LMH : Concernant le domaine de la nutrition, où en êtes-vous du projet de plateforme Num-Alim, annoncé il y a un an ?

C. C. : La plateforme Num-Alim est créée. Elle vise trois objectifs : apporter une information fiable au consommateur (à la différence des données des applications), améliorer le travail de traçabilité et encourager la transition numérique. Le catalogue numérique est réalisé avec GS1. D’ici à la fin de l’année, n’importe quelle application pourra utiliser ses données.

LMH : Des applications vous ont-elles déjà dit qu’elles allaient les utiliser ?

C. C. : L’association UFC-Que choisir a annoncé qu’elle utiliserait les données de Num-Alim. Toutes les applications ont intérêt à utiliser ces données fiables.

LMH : Le Nutri-Score se déploie en Europe, quelle est la position de l’Ania vis-à-vis de ce label ?

C. C. : Nous étions au départ réservés sur le modèle Nutri-Score que nous jugions simpliste. Après que le Nutri-Score a remporté l’expérimentation, nous avons toujours indiqué que nous accompagnerions les entreprises qui le souhaitent. Dans Num-Alim, il y a la possibilité d’intégrer le calcul du Nutri-Score si les entreprises le souhaitent.

LMH : Certains demandent de rendre ce Nutri-Score obligatoire. Qu’en pensez-vous ?

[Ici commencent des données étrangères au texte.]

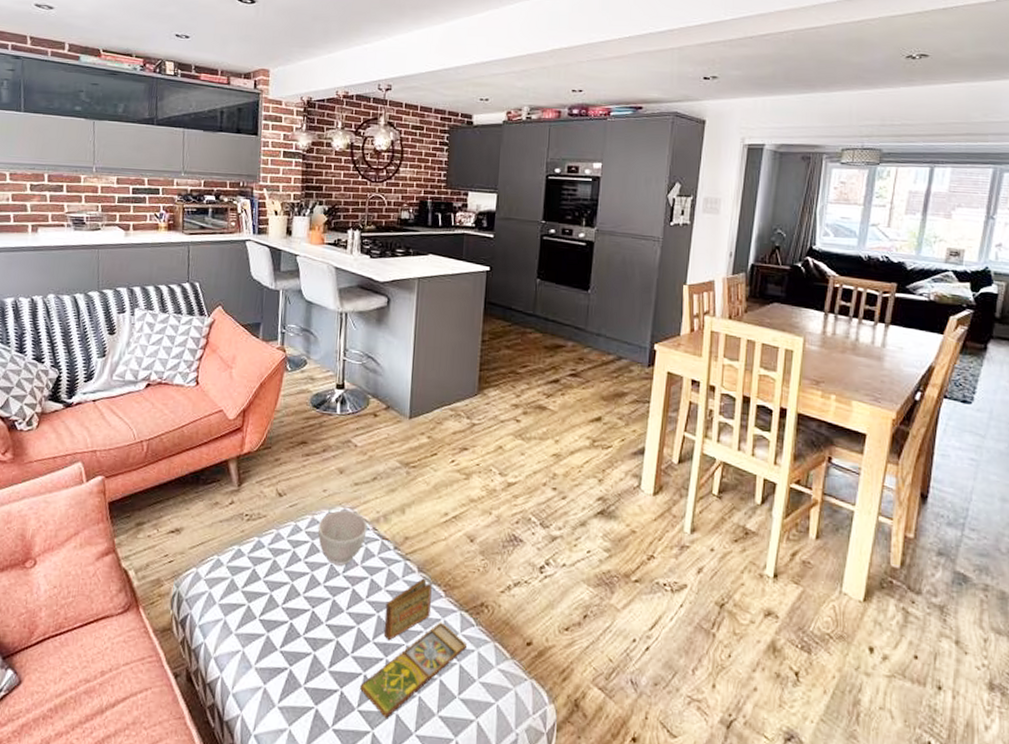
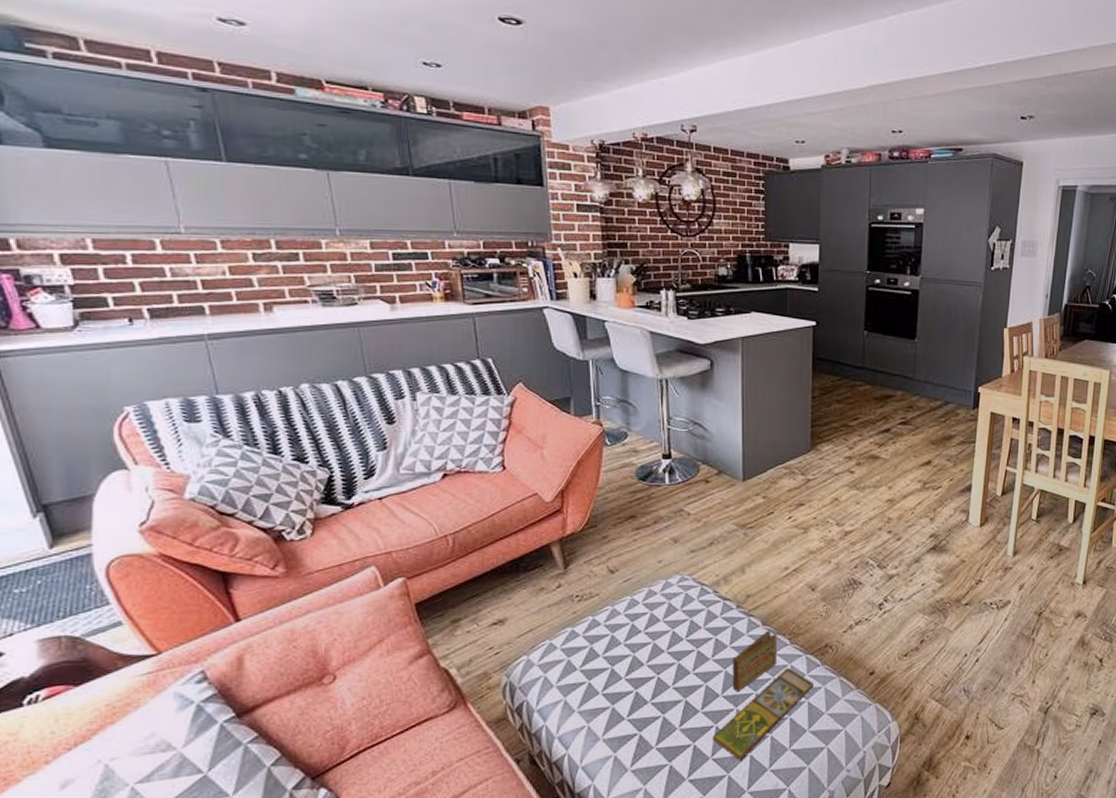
bowl: present [317,510,367,566] -> none [656,578,707,631]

C. C. : Si cela doit se faire, cela se fera au niveau européen avec un système commun. De plus en plus d’entreprises ont choisi le Nutri-Score en France, mais ce n’est pas encore la majorité. Si cela répond à une attente forte du consommateur, la montée en puissance se fera naturellement.

Des entreprises sur la défensive

« Les entreprises sont sur la défensive », indique l’Ania à la suite d’une enquête de compétitivité qu’elle a menée depuis le 23 mai 2019 auprès de 150 entreprises de tous secteurs, réparties sur l’ensemble du territoire et à 71 % de TPE-PME. Manquant de visibilité, les TPE-PME « sont encore trop nombreuses à se demander si elles seront encore là à moyen terme ! » commente l’Ania. 75 % des entreprises affirment avoir vu leurs marges baisser depuis la guerre des prix, et l’association constate que l’investissement dans le secteur est encore insuffisamment axé sur la compétitivité de long terme. L’attractivité des métiers et le manque de ressources pour s’adapter à la réglementation sont cités par les TPE/PME comme freins à la croissance, tandis que les ETI et grands groupes évoquent « les relations avec la grande distribution ».